In its broadest aspect, nature is reality—the world, the ground of being, the nature of existence, the objective, the absolute. And, in turn, life in its broadest sense is nature—not any particular living thing, but the underlying interconnectedness that makes possible every living thing.
Nature is everything that we mean by the divine. Nature is the "creator." Nature is the preserver. Nature is the destroyer and judge.3 And you, like everything else, are an incarnation of nature.
Nature is the measure of all things and the source of all values: true and false, good and evil. Nature is beyond good and evil. Nature contains all that is called good and all that is called evil. But nature, that is to say, life, is the basis of everything that we mean by good. Everything that we desire, everything that we value, everything that we esteem, is so as a result of our nature—and of the natural world and relationships that gave rise to our nature.
To be commanded nature must be obeyed. Every being, action, and experience is the perfect expression of those conditions that created it. You cannot help but worship nature—everything you do makes reference to it.

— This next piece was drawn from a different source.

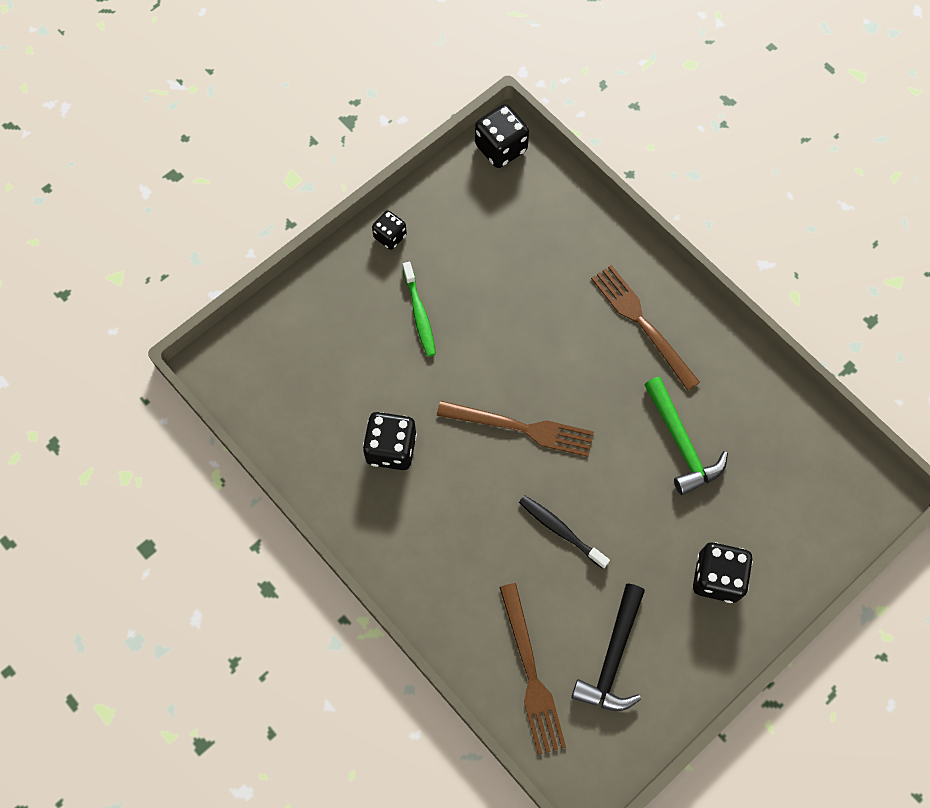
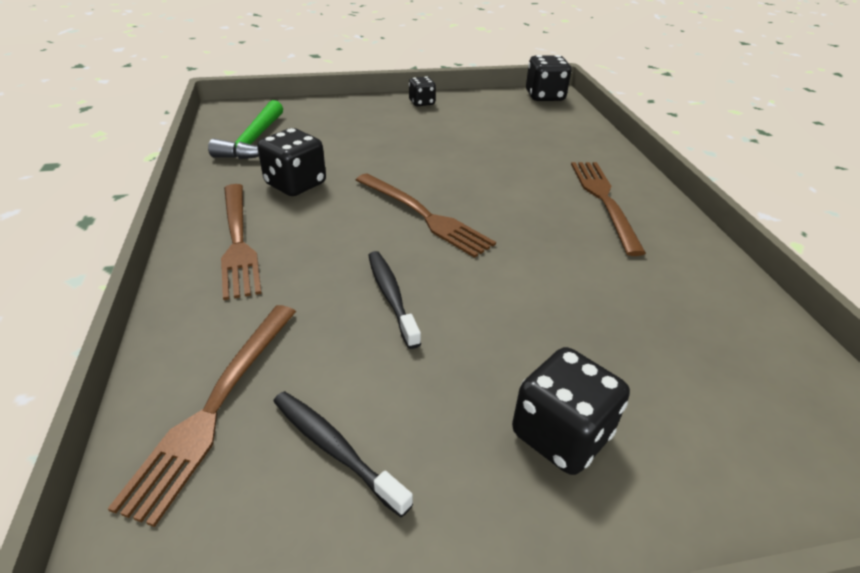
camera: 30 degrees right, 30 degrees down
green toothbrush [403,262,436,357] -> none
black hammer [571,584,645,711] -> black toothbrush [273,391,413,517]
green hammer [644,377,728,495] -> green hammer moved to [208,100,283,159]
none -> brown fork [221,184,262,300]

The God of Tillich or Spinoza, or the Brahman of the Yogis, already admits the point—that what we mean by God is nature. But why call it God at all? The term God carries with it the connotation of a person—but nature is not a person. Nature is everything, and because there is nothing that nature is not, nature has no outside with which to interact. Thus it has no personality, and thus it is not a person. Though thinking of it as a person can, in some ways, be a useful construction.
Nature can have no author or creator—for nature is reality, is everything that exists. Thus any “God” that existed would have to either be synonymous with nature or be an aspect of it—that which transcends reality by definition does not exist.
Nor can anything truly be created, in the strictest sense of coming from nothing. Either something exists in the potentiality of nature or it does not. If it is not possible for it to exist, then not even a God could make it exist. If it is possible for it to exist, then it already exists as a seed within the potentiality of nature awaiting its actualization—its summoning.
The goal of religion has always been to reorient the self-aware organism back to its interconnection with its environment. All organisms seek to integrate with their environment—without this tendency they would die. Within the confines of the city-state, without the experience of ecstatic union with the natural world, this desire often manifests itself as an unrequited love—an empty, unfulfilled longing.